Chiaramente se la popolazione
mondiale fosse minore, la via dei biocombustibili sarebbe più agevolmente
percorribile: con una popolazione di 1/3 rispetto a quella odierna, potremmo
adibire i 2/3 delle terre ad oggi riservate a coltivazioni alimentari ad altri
scopi.
E qui si torna, di nuovo, alla questione
demografica.
Una forma di controllo delle
nascite democratica e di tipo educativo/non impositivo parrebbe
necessaria ed auspicabile viste le premesse ambientali ed economiche. Tuttavia
ciò è tutt’altro che accettato da parte della maggioranza delle religioni
organizzate, in particolare da quelle abramitiche (cattolicesimo
in testa).
La visione della donna come moglie e
madre (nel migliore dei casi) comporta una chiusura completa nei
confronti dei sistemi di controllo delle nascite che, oltre ai benèfici effetti
sulla popolazione e l’ambiente, hanno importanti effetti anche sull’emancipazione
femminile, materia importante che è stata alla base del calo demografico
delle società avanzate (insieme al ribaltarsi del rapporto costi/benefici della
procreazione ed al calo della mortalità infantile).
Con ogni probabilità il
miglioramento delle condizioni economiche e culturali delle popolazioni in via
di sviluppo potrebbe portare nel lungo periodo ad un calo demografico anche in
quei paesi che, ad oggi, hanno un tasso di natalità molto elevato: il problema
è che mentre qualche decennio fa ci potevamo permettere di attendere il
rallentamento demografico nel lungo periodo, ad oggi le situazioni ambientale
ed economica non concedono grandi margini temporali.

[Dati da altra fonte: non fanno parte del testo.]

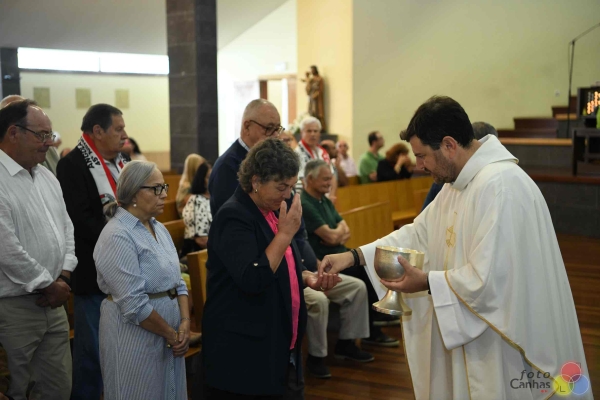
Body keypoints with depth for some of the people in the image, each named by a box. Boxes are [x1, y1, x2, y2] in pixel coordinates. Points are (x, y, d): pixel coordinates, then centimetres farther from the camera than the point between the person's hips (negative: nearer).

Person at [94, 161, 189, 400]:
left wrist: (185, 323, -6)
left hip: (170, 335, 8)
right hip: (136, 337, -8)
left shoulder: (158, 228, 9)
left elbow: (177, 282, 9)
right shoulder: (118, 236, -17)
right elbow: (133, 303, -21)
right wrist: (171, 333, -13)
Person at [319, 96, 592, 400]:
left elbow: (489, 280, -29)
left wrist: (427, 283, -17)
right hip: (473, 336, 10)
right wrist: (355, 256, -1)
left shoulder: (499, 186, -26)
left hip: (505, 345, -10)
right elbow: (420, 233, 8)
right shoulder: (461, 182, 8)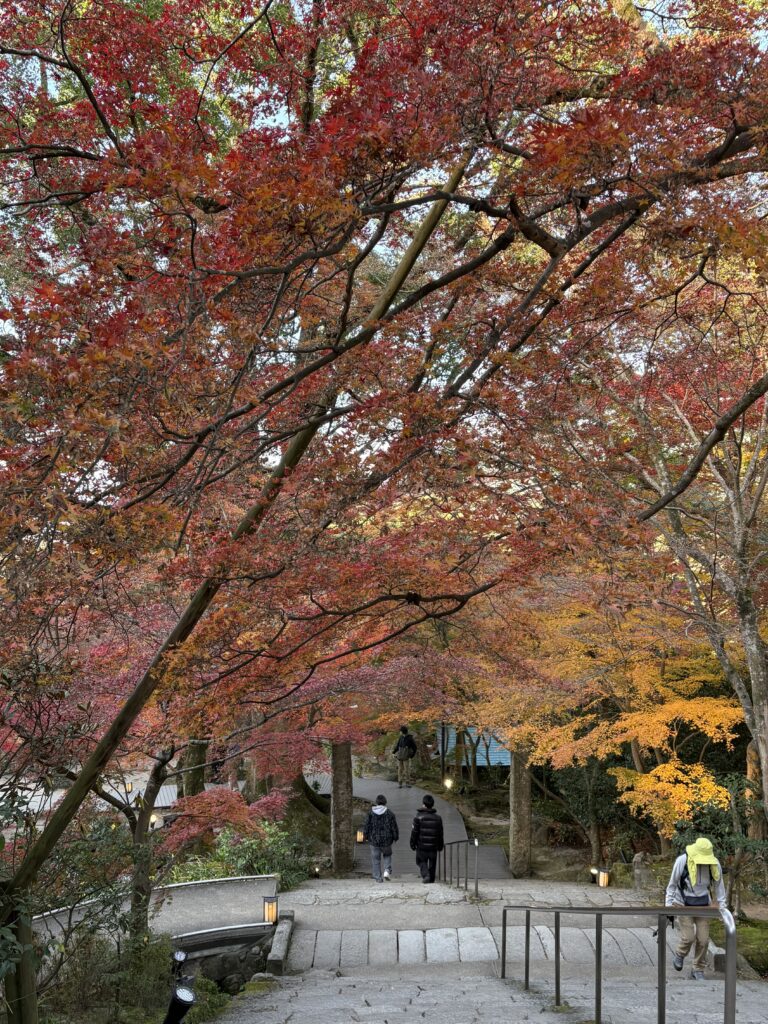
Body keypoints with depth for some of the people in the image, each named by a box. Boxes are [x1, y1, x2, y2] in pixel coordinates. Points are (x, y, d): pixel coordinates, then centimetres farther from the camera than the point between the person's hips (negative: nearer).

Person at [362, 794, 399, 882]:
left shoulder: (371, 813, -3)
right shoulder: (389, 813, -4)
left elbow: (366, 826, 0)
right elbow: (394, 827, 0)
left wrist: (365, 836, 13)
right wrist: (395, 837, 12)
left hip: (374, 840, 0)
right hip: (386, 840, 0)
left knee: (375, 859, 8)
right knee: (387, 855, 21)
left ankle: (377, 877, 7)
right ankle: (387, 870, 1)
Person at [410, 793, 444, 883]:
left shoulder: (419, 817, -9)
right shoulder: (438, 818, 3)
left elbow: (414, 832, -7)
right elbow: (440, 834, 9)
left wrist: (412, 844, 3)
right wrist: (440, 846, 18)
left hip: (421, 846, -3)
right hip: (433, 846, 3)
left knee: (421, 861, 10)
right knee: (432, 863, 13)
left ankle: (425, 875, -12)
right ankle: (431, 879, 16)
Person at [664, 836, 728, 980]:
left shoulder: (714, 864, -12)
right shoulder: (682, 861, -19)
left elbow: (719, 885, 2)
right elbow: (672, 884, -6)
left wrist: (723, 907, 1)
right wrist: (668, 905, -7)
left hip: (703, 904, 3)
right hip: (683, 904, -3)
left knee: (703, 939, 0)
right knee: (688, 937, -9)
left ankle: (698, 970, 19)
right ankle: (679, 956, 24)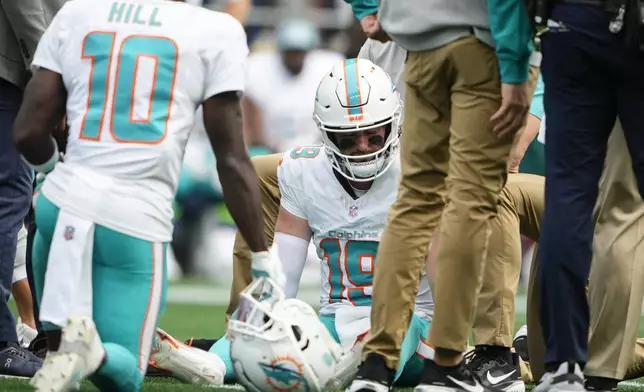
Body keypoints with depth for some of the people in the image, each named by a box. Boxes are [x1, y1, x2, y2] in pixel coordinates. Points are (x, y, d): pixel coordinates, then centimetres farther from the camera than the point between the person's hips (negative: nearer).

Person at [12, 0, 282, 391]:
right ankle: (89, 353, -27)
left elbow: (28, 132, 8)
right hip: (137, 218, -3)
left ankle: (65, 340, -7)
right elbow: (232, 159, 1)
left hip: (63, 201, 3)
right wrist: (263, 256, 9)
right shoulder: (216, 32, -1)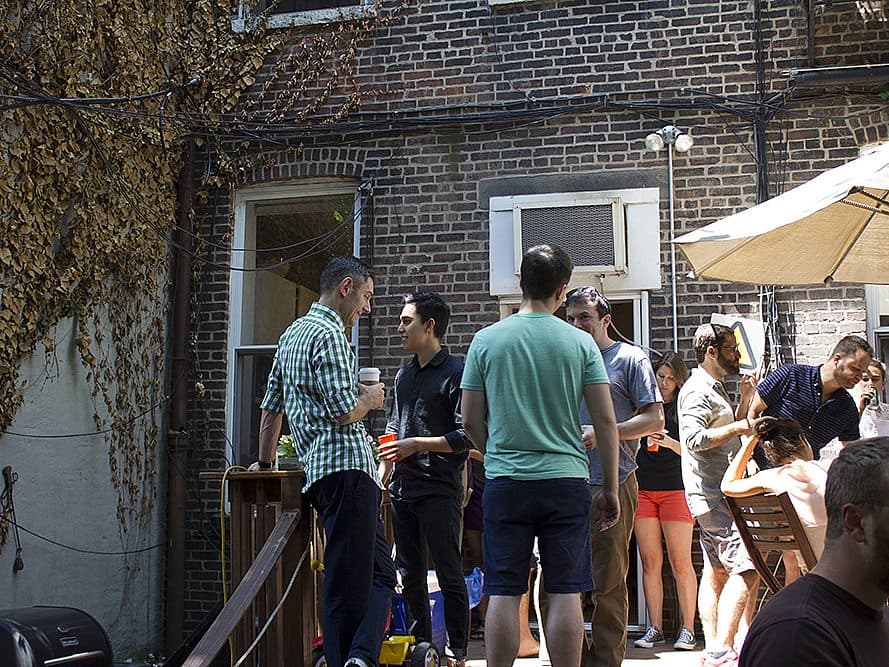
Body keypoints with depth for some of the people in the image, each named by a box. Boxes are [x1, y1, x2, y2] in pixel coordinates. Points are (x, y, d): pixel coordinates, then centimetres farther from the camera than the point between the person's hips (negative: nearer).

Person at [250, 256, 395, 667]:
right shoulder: (329, 335, -8)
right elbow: (342, 411, -16)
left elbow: (271, 406, 27)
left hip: (320, 469, 9)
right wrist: (370, 398, 4)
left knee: (381, 573, 9)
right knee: (349, 584, -9)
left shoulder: (292, 334, 22)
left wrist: (265, 462, 35)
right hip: (347, 466, -9)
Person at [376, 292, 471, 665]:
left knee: (449, 575, -2)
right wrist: (382, 478, 16)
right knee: (409, 575, 12)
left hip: (439, 489, -8)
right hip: (403, 490, 8)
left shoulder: (455, 373, -7)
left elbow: (466, 436, -13)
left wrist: (418, 445, -15)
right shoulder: (403, 375, 17)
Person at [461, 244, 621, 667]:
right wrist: (610, 490, 8)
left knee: (503, 593, 5)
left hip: (505, 483, 1)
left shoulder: (487, 340, 2)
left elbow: (470, 421, 4)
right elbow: (605, 420, 0)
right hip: (566, 479, 0)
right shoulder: (580, 343, 0)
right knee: (565, 593, 4)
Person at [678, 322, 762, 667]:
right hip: (712, 495, -11)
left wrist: (744, 402, 17)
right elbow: (695, 439, -24)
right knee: (745, 571, -16)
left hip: (718, 494, 11)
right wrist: (740, 427, -22)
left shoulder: (714, 388, 20)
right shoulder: (697, 390, -12)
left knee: (717, 572, 10)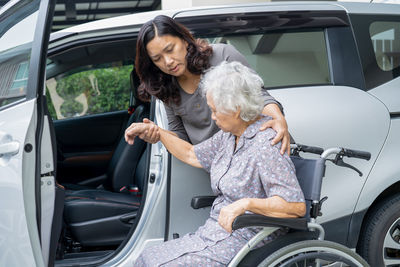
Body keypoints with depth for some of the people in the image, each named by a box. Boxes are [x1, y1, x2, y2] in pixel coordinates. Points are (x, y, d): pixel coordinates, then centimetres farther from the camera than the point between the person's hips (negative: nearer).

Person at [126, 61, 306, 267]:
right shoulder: (230, 135, 9)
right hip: (215, 233, 9)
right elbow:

Se veramente, come pare, i
prossimi decenni porteranno l’esaurirsi degli idrocarburi e se, al
contempo, il rapido sviluppo di molti degli Stati in fase di avanzamento economico
porterà un avvicinarsi delle condizioni di vita di buona parte della
popolazione del cosiddetto secondo mondo alle condizioni degli abitanti
del primo
mondo, il rischio di un tracollo ambientale ed economico globale è
reale e tutt’altro che trascurabile.
E’ di certo urgente iniziare a
sfruttare in modo più adeguato quelle che sono le fonti di
energia rinnovabili (fonti peraltro non inquinanti: in questo contesto si è evitato
di entrare nell’argomento relativo alla crisi climatica ed alle emissioni
inquinanti per non complicare ulteriormente il contesto); è altresì saggio
aspettarsi un calo del tenore di vita nei paesi più avanzati: quando l’energia
costerà troppo molti comfort spariranno o saranno riservati solo a chi potrà
permetterseli.
Tuttavia senza una seria politica
di controllo delle nascite, basata in primis su fattori
educativi (ma anche, perché no, economici: finanziare chi fa figli con i bonus
bebè, per esempio, è quanto di più deleterio si possa fare per il
futuro del pianeta), sarà difficile cavarsela senza stravolgimenti di portata
immane: non c’è bisogno di essere scienziati per comprendere come, in un mondo
in crisi energetica ed ambientale, sia più agevole cavarsela per un’umanità di
pochi miliardi di persone rispetto ad un’umanità di dieci o più miliardi di
individui.
Checché sostengano i responsabili
delle varie religioni che inneggiano alla crescita demografica, richiedono le
agevolazioni per chi mette al mondo più bambini e si battono contro la
contraccezione.
Del resto, a costoro delle
condizioni di vita dell’umanità futura evidentemente importa poco.
Dopo tutto, le religioni hanno
sempre prosperato nelle valli di lacrime.